- _GOAL OF THE EXERCISE_
From the first line of the entries below through the line bearing "49: (771, 167, 29.65)", write out each line exactly. Omit pictures.

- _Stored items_
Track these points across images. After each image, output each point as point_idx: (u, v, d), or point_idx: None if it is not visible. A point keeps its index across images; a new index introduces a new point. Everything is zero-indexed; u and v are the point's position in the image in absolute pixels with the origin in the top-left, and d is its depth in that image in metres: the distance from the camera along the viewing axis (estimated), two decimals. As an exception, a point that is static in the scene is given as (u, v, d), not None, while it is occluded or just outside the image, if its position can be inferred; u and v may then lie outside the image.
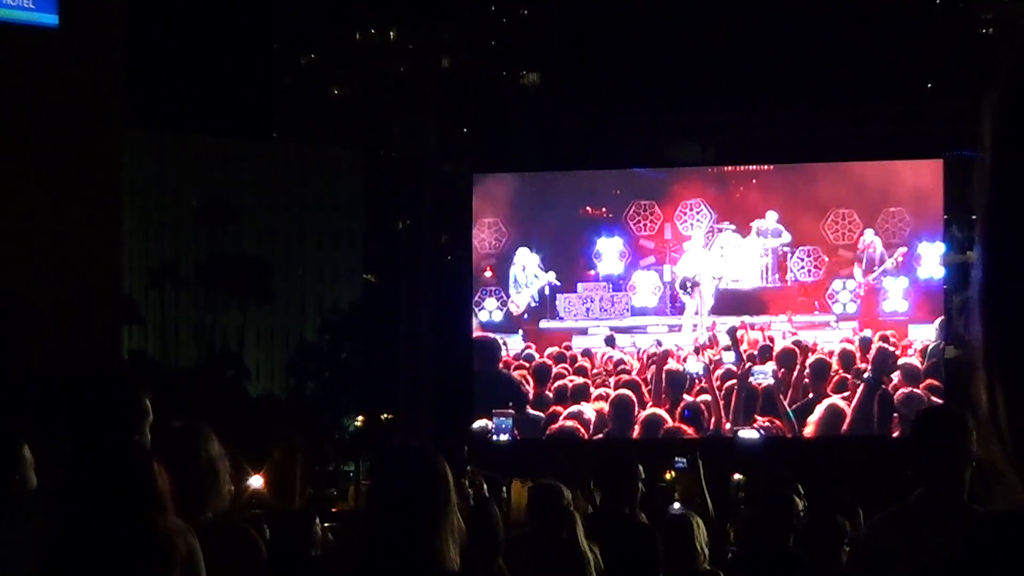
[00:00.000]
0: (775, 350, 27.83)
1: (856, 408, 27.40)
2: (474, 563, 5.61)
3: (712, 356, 27.91)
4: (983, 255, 0.96)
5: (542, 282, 28.86)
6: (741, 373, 27.68)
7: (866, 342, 27.71)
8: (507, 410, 28.42)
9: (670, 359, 27.98)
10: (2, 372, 24.14)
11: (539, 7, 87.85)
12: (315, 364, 64.75)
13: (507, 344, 28.78)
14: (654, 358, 27.98)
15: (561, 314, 28.74)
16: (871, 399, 27.41)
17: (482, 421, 28.67)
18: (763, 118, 36.88)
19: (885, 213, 28.17)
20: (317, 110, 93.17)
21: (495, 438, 28.24)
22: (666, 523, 7.61)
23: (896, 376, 27.53)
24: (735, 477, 30.55)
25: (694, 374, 27.97)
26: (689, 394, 27.88)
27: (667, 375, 27.89)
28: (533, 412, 28.23)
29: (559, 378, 28.33)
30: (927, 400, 26.09)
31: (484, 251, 29.33)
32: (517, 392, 28.42)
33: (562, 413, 28.04)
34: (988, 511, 0.98)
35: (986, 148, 0.96)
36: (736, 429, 27.57)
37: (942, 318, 27.46)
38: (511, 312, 28.87)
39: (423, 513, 3.76)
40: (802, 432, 27.52)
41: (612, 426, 27.70)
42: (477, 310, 29.07)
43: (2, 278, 28.36)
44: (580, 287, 28.90)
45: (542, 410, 28.18)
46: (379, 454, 3.87)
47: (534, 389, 28.39)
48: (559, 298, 28.78)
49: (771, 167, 29.65)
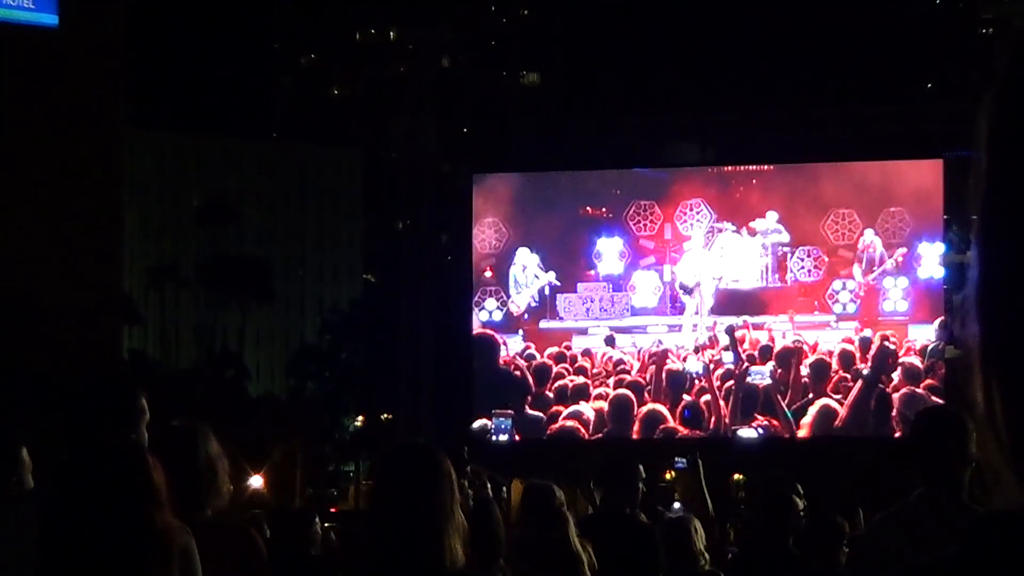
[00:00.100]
0: (775, 350, 27.81)
1: (851, 406, 27.34)
2: (474, 563, 5.60)
3: (712, 356, 27.90)
4: (979, 255, 0.96)
5: (542, 282, 28.84)
6: (739, 373, 27.67)
7: (866, 342, 27.68)
8: (506, 410, 28.40)
9: (669, 358, 27.96)
10: (2, 372, 24.13)
11: (539, 7, 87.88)
12: (315, 364, 64.73)
13: (507, 344, 28.75)
14: (654, 358, 27.97)
15: (561, 314, 28.72)
16: (868, 397, 27.36)
17: (482, 421, 28.65)
18: (763, 118, 36.91)
19: (885, 213, 28.16)
20: (317, 110, 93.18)
21: (494, 438, 28.22)
22: (665, 526, 7.60)
23: (896, 376, 27.50)
24: (735, 477, 30.56)
25: (694, 374, 27.95)
26: (689, 394, 27.87)
27: (667, 375, 27.88)
28: (533, 412, 28.21)
29: (559, 378, 28.31)
30: (927, 400, 26.08)
31: (484, 251, 29.32)
32: (517, 392, 28.40)
33: (562, 413, 28.01)
34: (985, 511, 0.98)
35: (982, 148, 0.96)
36: (734, 429, 27.56)
37: (942, 318, 27.44)
38: (511, 312, 28.85)
39: (429, 510, 3.75)
40: (797, 432, 27.50)
41: (611, 426, 27.68)
42: (477, 310, 29.06)
43: (2, 278, 28.36)
44: (580, 287, 28.88)
45: (542, 410, 28.16)
46: (382, 452, 3.89)
47: (534, 389, 28.37)
48: (559, 298, 28.76)
49: (771, 167, 29.64)
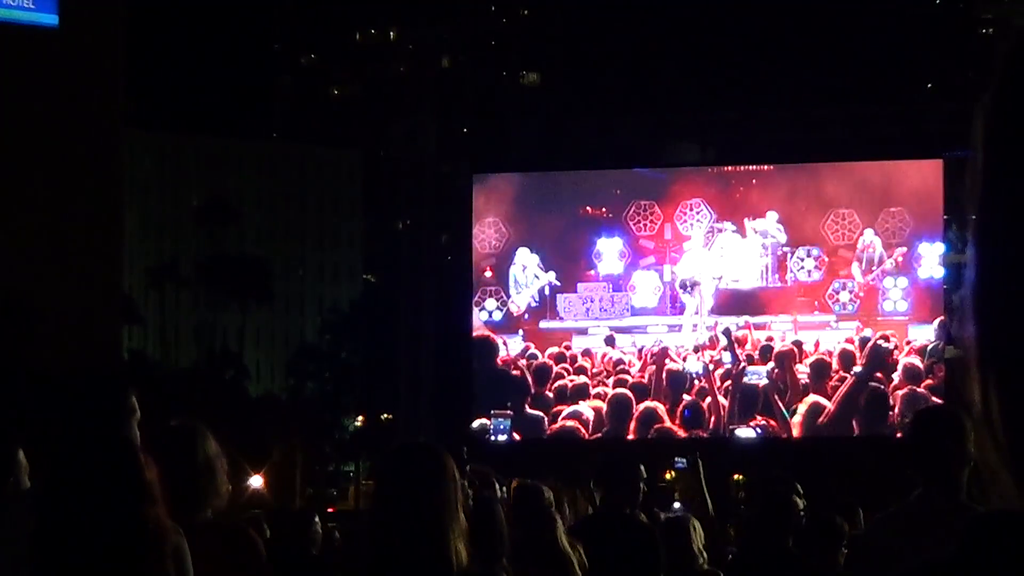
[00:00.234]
0: (774, 350, 27.81)
1: (839, 402, 27.29)
2: (476, 562, 5.60)
3: (712, 356, 27.90)
4: (976, 255, 0.96)
5: (542, 282, 28.84)
6: (736, 373, 27.67)
7: (866, 342, 27.68)
8: (505, 411, 28.39)
9: (669, 358, 27.95)
10: (2, 372, 24.13)
11: (539, 7, 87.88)
12: (315, 364, 64.72)
13: (507, 344, 28.75)
14: (655, 357, 27.97)
15: (561, 314, 28.72)
16: (858, 394, 27.34)
17: (481, 420, 28.65)
18: (763, 118, 36.92)
19: (885, 213, 28.16)
20: (317, 110, 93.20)
21: (492, 438, 28.20)
22: (664, 524, 7.61)
23: (896, 376, 27.50)
24: (735, 477, 30.55)
25: (694, 374, 27.95)
26: (689, 394, 27.87)
27: (667, 375, 27.88)
28: (533, 411, 28.20)
29: (559, 378, 28.30)
30: (928, 400, 26.09)
31: (484, 251, 29.31)
32: (516, 393, 28.39)
33: (562, 413, 28.01)
34: (982, 511, 0.98)
35: (978, 147, 0.96)
36: (733, 428, 27.56)
37: (942, 318, 27.44)
38: (511, 312, 28.84)
39: (433, 510, 3.74)
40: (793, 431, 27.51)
41: (610, 426, 27.68)
42: (477, 310, 29.06)
43: (2, 278, 28.34)
44: (580, 287, 28.88)
45: (542, 410, 28.16)
46: (385, 452, 3.86)
47: (534, 389, 28.36)
48: (559, 298, 28.76)
49: (771, 167, 29.64)
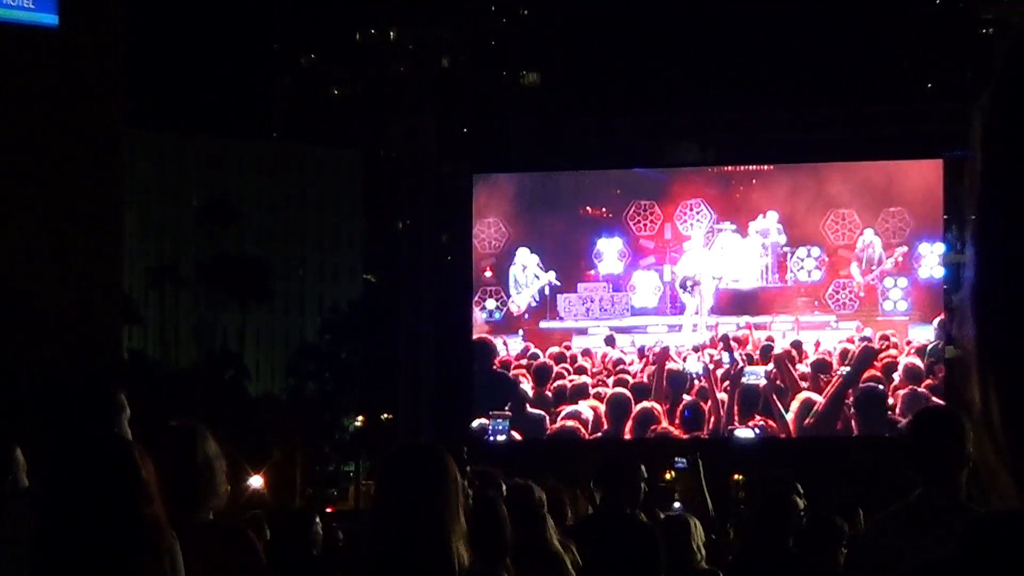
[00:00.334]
0: (774, 351, 27.81)
1: (827, 400, 27.31)
2: (476, 563, 5.60)
3: (712, 356, 27.90)
4: (975, 255, 0.96)
5: (542, 282, 28.83)
6: (734, 373, 27.67)
7: (866, 342, 27.68)
8: (504, 412, 28.37)
9: (669, 358, 27.94)
10: (2, 372, 24.14)
11: (539, 7, 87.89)
12: (315, 364, 64.74)
13: (507, 344, 28.74)
14: (656, 357, 27.96)
15: (561, 314, 28.72)
16: (842, 394, 27.35)
17: (480, 421, 28.63)
18: (763, 118, 36.88)
19: (885, 213, 28.15)
20: (317, 110, 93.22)
21: (491, 439, 28.18)
22: (664, 523, 7.61)
23: (897, 376, 27.50)
24: (735, 477, 30.56)
25: (694, 374, 27.95)
26: (689, 394, 27.87)
27: (667, 375, 27.88)
28: (533, 411, 28.20)
29: (559, 378, 28.30)
30: (928, 400, 26.09)
31: (484, 251, 29.31)
32: (516, 392, 28.39)
33: (561, 413, 28.00)
34: (982, 511, 0.98)
35: (977, 147, 0.96)
36: (732, 429, 27.56)
37: (942, 318, 27.44)
38: (511, 312, 28.84)
39: (435, 512, 3.74)
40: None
41: (609, 426, 27.67)
42: (477, 310, 29.06)
43: (2, 278, 28.34)
44: (580, 287, 28.88)
45: (542, 410, 28.15)
46: (387, 454, 3.87)
47: (534, 389, 28.36)
48: (559, 298, 28.75)
49: (771, 167, 29.62)
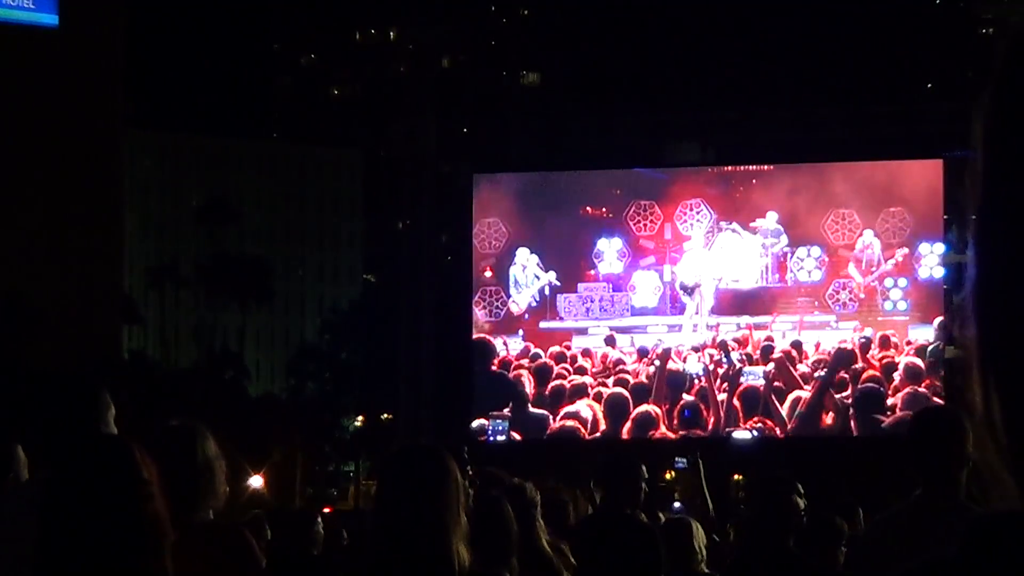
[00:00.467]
0: (774, 351, 27.81)
1: (807, 403, 27.37)
2: (477, 564, 5.61)
3: (713, 356, 27.89)
4: (977, 255, 0.96)
5: (542, 282, 28.83)
6: (732, 374, 27.67)
7: (866, 342, 27.69)
8: (503, 412, 28.36)
9: (670, 359, 27.94)
10: (2, 372, 24.16)
11: (539, 7, 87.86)
12: (315, 364, 64.73)
13: (507, 344, 28.73)
14: (658, 357, 27.95)
15: (561, 314, 28.71)
16: (820, 396, 27.38)
17: (480, 421, 28.63)
18: (763, 118, 36.90)
19: (885, 213, 28.14)
20: (317, 110, 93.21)
21: (490, 439, 28.16)
22: (665, 525, 7.60)
23: (897, 376, 27.50)
24: (735, 477, 30.56)
25: (694, 374, 27.95)
26: (689, 394, 27.86)
27: (667, 375, 27.87)
28: (533, 412, 28.18)
29: (559, 378, 28.29)
30: (929, 400, 26.09)
31: (484, 251, 29.30)
32: (516, 392, 28.37)
33: (561, 413, 27.99)
34: (982, 511, 0.98)
35: (978, 147, 0.96)
36: (730, 429, 27.56)
37: (942, 318, 27.43)
38: (511, 312, 28.83)
39: (435, 513, 3.73)
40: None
41: (607, 426, 27.66)
42: (477, 310, 29.05)
43: (2, 278, 28.36)
44: (580, 287, 28.87)
45: (542, 410, 28.14)
46: (388, 454, 3.88)
47: (534, 389, 28.35)
48: (559, 298, 28.74)
49: (771, 167, 29.62)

- _EXPECTED OUTPUT_
Track these points across images. After each image, output each point as point_idx: (u, v, d), or point_idx: None if it is not visible. A point keeps its index across images; a new index introduces a new point. Everything is zero-indexed; u and v are the point's position in the image in absolute pixels with the origin in the top-left, and d is its depth in that image in metres: the distance from the camera along the viewing axis (estimated), two decimals. As an exception, a point that is static in the scene is given as (u, v, d), not None, while it is occluded or just outside the image, if its position can be inferred; u and v may then lie outside the image.
[00:00.000]
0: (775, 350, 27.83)
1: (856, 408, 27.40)
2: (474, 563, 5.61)
3: (712, 356, 27.91)
4: (983, 255, 0.96)
5: (542, 282, 28.86)
6: (741, 373, 27.68)
7: (866, 342, 27.71)
8: (507, 410, 28.42)
9: (670, 359, 27.98)
10: (2, 372, 24.14)
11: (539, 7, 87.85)
12: (315, 364, 64.75)
13: (507, 344, 28.78)
14: (654, 358, 27.98)
15: (561, 314, 28.74)
16: (871, 399, 27.41)
17: (482, 421, 28.67)
18: (763, 118, 36.88)
19: (885, 213, 28.17)
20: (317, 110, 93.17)
21: (495, 438, 28.24)
22: (666, 523, 7.61)
23: (896, 376, 27.53)
24: (735, 477, 30.55)
25: (694, 374, 27.97)
26: (689, 394, 27.88)
27: (667, 375, 27.89)
28: (533, 412, 28.23)
29: (559, 378, 28.33)
30: (927, 400, 26.09)
31: (484, 251, 29.33)
32: (517, 392, 28.42)
33: (562, 413, 28.04)
34: (988, 511, 0.98)
35: (986, 148, 0.96)
36: (736, 429, 27.57)
37: (942, 318, 27.46)
38: (511, 312, 28.87)
39: (423, 513, 3.76)
40: (802, 432, 27.52)
41: (612, 426, 27.70)
42: (477, 310, 29.07)
43: (2, 278, 28.36)
44: (580, 287, 28.90)
45: (542, 410, 28.18)
46: (379, 454, 3.87)
47: (534, 389, 28.39)
48: (559, 298, 28.78)
49: (771, 167, 29.65)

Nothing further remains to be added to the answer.